- DOCUMENT PASSAGE -
* Begin *

# Grated litter box



## pani (Feb 25, 2015)

Hi all,

Has anyone seen anywhere in Australia that sells anything similar to this product?

http://store.binkybunny.com/litter-box-screen-kit-p181.aspx?widget=mp







Clemmie won't stop digging in the litterbox so I'd love to get one with a grate to separate her from the litter, but all the ones I'm finding are either waaaay too small (and cheaply made, on eBay) or outside of Australia and don't seem to ship here.

Help!


----------



## Azerane (Feb 25, 2015)

I use one that has a grate but it's essentially two whole trays stacked. It's large, though expensive if bought new (I bought mine secondhand on gum tree, which surprised me to even find, but given initial cost I can see why people re-sell them). They're the oz-pet brand, I've seen them in a few pet stores, but you can also order from their website I believe: http://www.oz-pet.net.au/

Alternatively, I know several people on the forum have made a grate themselves, which might be worth looking into, as it would probably be much cheaper


----------



## pani (Feb 25, 2015)

* End *

- TASK REQUIREMENTS -
Reproduce verbatim the part of the forum thread on grated litter boxes that opens with the words containing "Clemmie won't stop" and closes with "to ship here.".

- DATA EXCERPT -
* Begin *

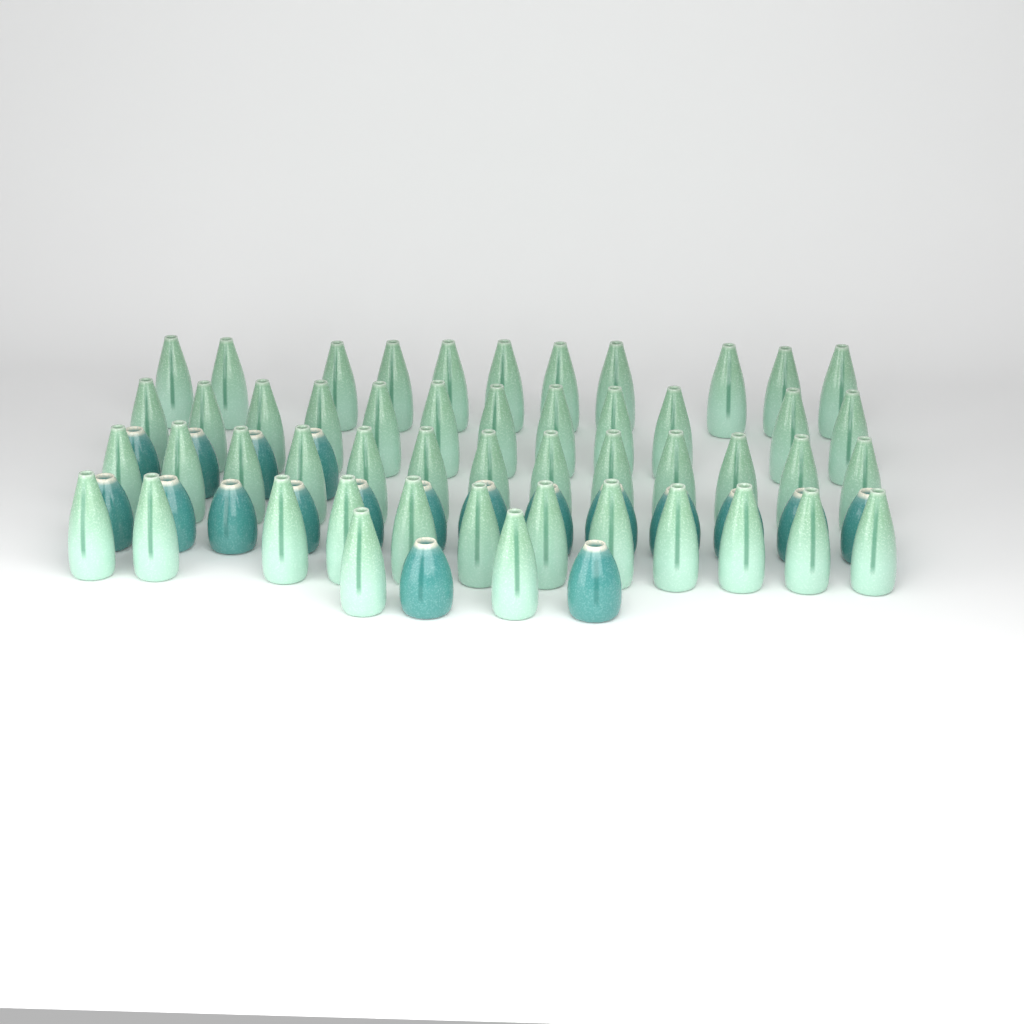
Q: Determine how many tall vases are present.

* End *

- OUTPUT OF THE EXERCISE -
Clemmie won't stop digging in the litterbox so I'd love to get one with a grate to separate her from the litter, but all the ones I'm finding are either waaaay too small (and cheaply made, on eBay) or outside of Australia and don't seem to ship here.